INSTRUCTIONS TO FOLLOW | Although the data below holds other lines too, output only those from the line with "M165,1C167,27 175,77 194,95C203,104" up to and including the line with "Adelaide Schwab Braga</text>", exactly as they appear.

╭─ RECORDS SUPPLIED

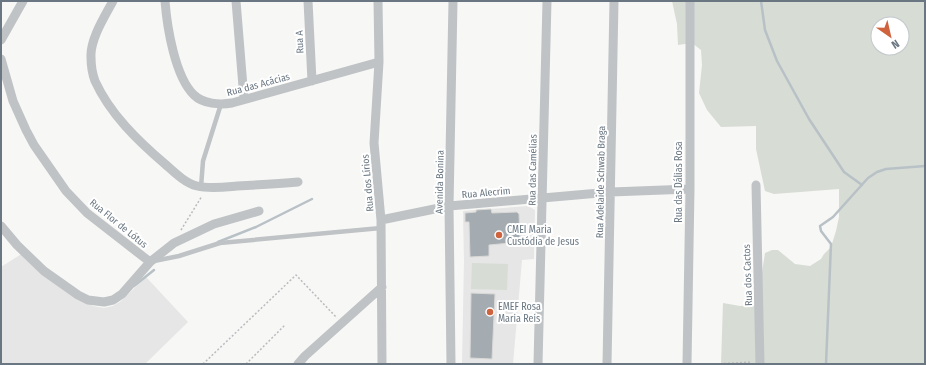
<svg xmlns="http://www.w3.org/2000/svg" width="926" height="365" font-family="'Fira Sans Condensed',sans-serif">
<rect width="100%" height="100%" fill="#f7f7f5"/>
<path fill="#e5e6e5" d="M528,206L535,210L534,259L522,260L513,364H462L464,261L463,211Z
M23,253L74,296L93,306L104,308L113,306L121,301L146,277L188,322L145,364H1V267Z"/>
<path fill="#d7dcd5" fill-rule="evenodd" d="M672,1H925V364H721L723,303L740,306L757,305L765,253L772,250H778L795,264L810,266L821,259L824,254L831,247L836,231L839,217V189L774,194L765,191L756,149V126L721,127L707,110L699,93L702,65L701,50L692,43L678,45L677,24ZM878,24H902V48H878Z
M472,263L508,264L507,290L471,289Z"/>
<g fill="none" stroke-linecap="round" stroke-linejoin="round">
<path stroke="#b8c1c6" stroke-width="2.5" d="M761,1L765,30L777,61L809,119L844,172L862,185
M218,242L256,227L312,199
M134,286L154,270
M826,364L831,244L821,231L820,226L833,217L868,178L877,172L886,169L925,166"/>
</g>
<path fill="#a5acb1" stroke="#d9d9d7" d="M491,209L492,213L517,212L519,214L520,240H511V243L489,245V256L470,257L469,222H465V213L476,212V210Z
M471,293L495,294L492,359L470,358Z"/>
<g fill="none" stroke-linecap="round" stroke-linejoin="round">
<path stroke="#b9bcbe" stroke-width="1.5" stroke-dasharray="2 2" stroke-linecap="butt" d="M181,230L202,196
M203,364L296,275L337,318
M246,364L285,325
M716,364L752,362"/>
<path stroke="#bfc3c6" stroke-width="4.5" d="M201,187L203,161L221,104
M154,261L179,256L220,243L381,228"/>
<path stroke="#bfc3c6" stroke-width="9" d="M113,1C105,16 90,39 91,57C91,65 92,73 95,81C110,114 138,141 165,164C174,172 185,183 197,186C210,189 225,187 237,186C257,185 277,184 298,182
M165,1C167,27 175,77 194,95C203,104 220,105 232,103L379,62
M236,1L244,99
M308,1L312,81
M378,1L379,62L374,143L381,220L382,364
M1,40L23,1
M1,59L13,101L26,130L34,145L66,191L87,213L150,262
M756,185L760,364
M381,220L449,206L611,192L690,189
M1,226L17,245L44,271L78,295L88,300L104,302L113,300L122,294L150,262L174,243L214,224L259,211
M298,364L305,356L382,287
M451,364L449,206L453,1
M538,364L547,1
M607,364L614,1
M687,364L690,189V1"/>
</g>
<g fill="#cf633e" stroke="#fff" stroke-width="1.5">
<circle cx="499" cy="235" r="4"/>
<circle cx="490" cy="312" r="4"/>
</g>
<g text-anchor="middle" stroke-width="4" stroke-linejoin="round" paint-order="stroke">
<g font-size="10" fill="#6a7782" stroke="#fff">
<text transform="translate(299 42) rotate(-93)" y="4">Rua A</text>
<text transform="translate(258 84) rotate(-15)" y="4">Rua das Acácias</text>
<text transform="translate(532 170) rotate(-89)" y="4">Rua das Camélias</text>
<text transform="translate(439 182) rotate(-89)" y="4">Avenida Bonina</text>
<text transform="translate(600 182) rotate(-89)" y="4">Rua Adelaide Schwab Braga</text>
<text transform="translate(678 182) rotate(-90)" y="4">Rua das Dálias Rosa</text>
<text transform="translate(367 183) rotate(-95)" y="4">Rua dos Lírios</text>
<text transform="translate(486 192) rotate(-5)" y="4">Rua Alecrim</text>
<text transform="translate(119 223) rotate(39)" y="4">Rua Flor de Lótus</text>
<text transform="translate(747 275) rotate(-92)" y="4">Rua dos Cactos</text>
</g>
<g font-size="10" fill="#6a7782" stroke="#fff" text-anchor="start">
<text x="507" y="233">CMEI Maria<tspan x="507" dy="12">Custódia de Jesus</tspan></text>
<text x="498" y="310">EMEF Rosa<tspan x="498" dy="12">Maria Reis</tspan></text>
</g>
</g>
<rect width="926" height="365" fill="none" stroke="#6a7782" stroke-width="4"/>
<g transform="translate(890 36) rotate(146)"><circle r="19" fill="#ffffff" stroke="#c3c9cd"/>
<path d="M0-3L7 15L0 10L-7 15Z" fill="#cf633e"/>
<text y="-6" font-size="11" font-weight="bold" text-anchor="middle" fill="#6a7782">N</text>
</g>
</svg>
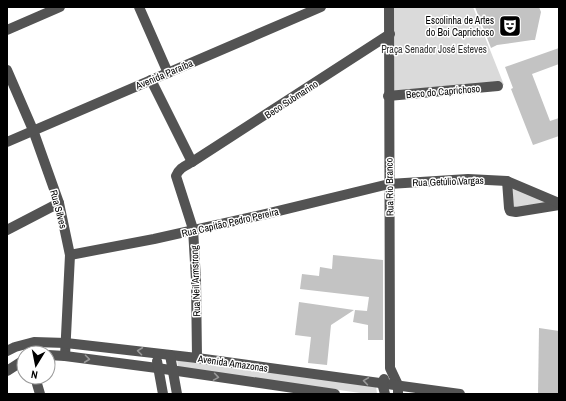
<svg xmlns="http://www.w3.org/2000/svg" width="566" height="401" font-family="'Archivo Narrow',sans-serif">
  <style>
    .green { fill: #dadada }
    .building { fill: #c3c3c3 }
    .lines { fill: none; stroke-linecap: round; stroke-linejoin: round }
    .minor { stroke: #535353; stroke-width: 10 }
    .oneway { stroke: #989898 }
    .labels { text-anchor: middle; stroke-width: 3; stroke-linejoin: round; paint-order: stroke }
    .poi-label { font-size: 10px; fill: #000; stroke: #fff; text-anchor: end }
    .park-label { font-size: 10px; fill: #313131; stroke: #fff }
    .street-label { font-size: 10px; fill: #000; stroke: #fff }
  </style>
  <rect width="100%" height="100%" fill="#fff"/>
  <!-- green -->
  <g class="green">
    <path d="M 390,7 L 473,7 L 504,85 L 426,91 L 392,97 Z"/>
    <path d="M 509,184 L 555,205 L 512,213 Z"/>
    <path d="M 177,359 L 376,386 L 377,394 L 368,394 L 178,368 Z"/>
  </g>
  <!-- building -->
  <g class="building">
    <path d="M 475,7 L 539,7 L 541,12 L 535,40 L 532,40 L 497,45 L 491,48 Z"/>
    <path d="M 559,48 L 559,64 L 532,74 L 550,121 L 559,118 L 559,136 L 533,145 L 511,89 L 513,88 L 505,67 Z"/>
    <path d="M 333,255 L 383,260 L 383,340 L 368,340 L 368,325 L 353,322 L 355,310 L 367,311 L 369,297 L 300,289 L 302,274 L 319,276 L 320,267 L 332,269 Z"/>
    <path d="M 299,302 L 354,310 L 331,325 L 327,365 L 308,363 L 311,337 L 295,335 Z"/>
    <path d="M 539,328 L 559,331 L 559,394 L 538,394 Z"/>
  </g>
  <g class="lines">
    <!-- minor -->
    <g class="minor">
      <path d="M 139,7 L 168,73"/>
      <path d="M 389,7 L 390,368 L 398,385 L 398,394"/>
      <path d="M 7,30 L 60,7"/>
      <path d="M 7,70 L 33,130 L 59,203 L 70,255 L 65,356"/>
      <path d="M 151,80 L 192,162"/>
      <path d="M 388,96 L 498,86"/>
      <path d="M 7,142 L 321,7"/>
      <path d="M 507,181 L 509,208 L 510,211 L 516,212 L 559,205"/>
      <path d="M 7,230 L 59,203"/>
      <path d="M 70,255 L 154,239 L 266,214 L 389,184 L 468,179 L 507,181 L 559,203"/>
      <path d="M 7,351 L 15,347 L 34,342 L 66,343 L 197,358 L 460,394"/>
      <path d="M 48,355 L 65,356 L 157,368 L 335,394"/>
      <path d="M 170,355 L 177,394"/>
      <path d="M 197,358 L 196,280 L 193,229 L 176,176 C 179,168 185,166 192,162 L 390,34"/>
      <path d="M 157,361 L 163,394"/>
      <path d="M 7,371 L 24,360"/>
      <path d="M 35,377 L 40,394"/>
      <path d="M 384,379 L 382,383 L 385,394"/>
    </g>
  </g>
  <!-- one-way arrows -->
  <defs><path id="oneway-chevron" d="M-2-3.5L2.5 0L-2 3.5" fill="none" stroke-width="1.6" stroke-linecap="round" stroke-linejoin="round"/></defs>
  <g class="oneway">
    <use href="#oneway-chevron" transform="translate(140 351) rotate(-173)"/>
    <use href="#oneway-chevron" transform="translate(87 359) rotate(7)"/>
    <use href="#oneway-chevron" transform="translate(216 377) rotate(9)"/>
    <use href="#oneway-chevron" transform="translate(366 381) rotate(-172)"/>
  </g>
  <!-- icons -->
  <defs>
    <g id="theatre-square" transform="scale(1.15)"><rect x="-9" y="-9" width="18" height="18" rx="4" fill="#000" stroke="#fff"/><path d="M-5-5.5Q0-4 5-5.5V0Q5 5 0 6Q-5 5-5 0ZM-3.3-2.5H-1v1.5H-3.3ZM1-2.5H3.3v1.5H1ZM-2.8 1Q0 5.5 2.8 1Z" fill="#fff"/></g>
  </defs>
  <g fill-rule="evenodd">
    <use href="#theatre-square" x="510" y="26"/>
  </g>
  <g class="labels">
    <!-- poi labels -->
    <g class="poi-label">
      <text x="494" y="24">Escolinha de Artes<tspan x="494" dy="12">do Boi Caprichoso</tspan></text>
    </g>
    <!-- park labels -->
    <g class="park-label">
      <text x="434" y="53">Praça Senador José Esteves</text>
    </g>
    <!-- street labels -->
    <g class="street-label">
      <text transform="translate(164 74) rotate(-23)" y="4">Avenida Paraíba</text>
      <text transform="translate(443 91) rotate(-5)" y="4">Beco do Caprichoso</text>
      <text transform="translate(291 99) rotate(-33)" y="4">Beco Submarino</text>
      <text transform="translate(448 181) rotate(-2)" y="4">Rua Getúlio Vargas</text>
      <text transform="translate(389 187) rotate(-91)" y="4">Rua Rio Branco</text>
      <text transform="translate(59 209) rotate(75)" y="4">Rua Silves</text>
      <text transform="translate(230 222) rotate(-13)" y="4">Rua Capitão Pedro Pereira</text>
      <text transform="translate(195 281) rotate(-92)" y="4">Rua Neil Armstrong</text>
      <text transform="translate(233 363) rotate(8)" y="4">Avenida Amazonas</text>
    </g>
  </g>
  <!-- border -->
  <rect width="566" height="401" fill="none" stroke="#000000" stroke-width="16"/>
  <!-- north arrow -->
  <g transform="translate(36 365) rotate(190)"><circle r="19" fill="#ffffff" stroke="#999999"/>
  <path d="M0-3L7 15L0 10L-7 15Z" fill="#000000"/>
  <text y="-6" font-size="11" font-weight="bold" text-anchor="middle" fill="#000000">N</text>
  </g>
</svg>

╰─

RESULT OF THIS EXERCISE |
M165,1C167,27 175,77 194,95C203,104 220,105 232,103L379,62
M236,1L244,99
M308,1L312,81
M378,1L379,62L374,143L381,220L382,364
M1,40L23,1
M1,59L13,101L26,130L34,145L66,191L87,213L150,262
M756,185L760,364
M381,220L449,206L611,192L690,189
M1,226L17,245L44,271L78,295L88,300L104,302L113,300L122,294L150,262L174,243L214,224L259,211
M298,364L305,356L382,287
M451,364L449,206L453,1
M538,364L547,1
M607,364L614,1
M687,364L690,189V1"/>
</g>
<g fill="#cf633e" stroke="#fff" stroke-width="1.5">
<circle cx="499" cy="235" r="4"/>
<circle cx="490" cy="312" r="4"/>
</g>
<g text-anchor="middle" stroke-width="4" stroke-linejoin="round" paint-order="stroke">
<g font-size="10" fill="#6a7782" stroke="#fff">
<text transform="translate(299 42) rotate(-93)" y="4">Rua A</text>
<text transform="translate(258 84) rotate(-15)" y="4">Rua das Acácias</text>
<text transform="translate(532 170) rotate(-89)" y="4">Rua das Camélias</text>
<text transform="translate(439 182) rotate(-89)" y="4">Avenida Bonina</text>
<text transform="translate(600 182) rotate(-89)" y="4">Rua Adelaide Schwab Braga</text>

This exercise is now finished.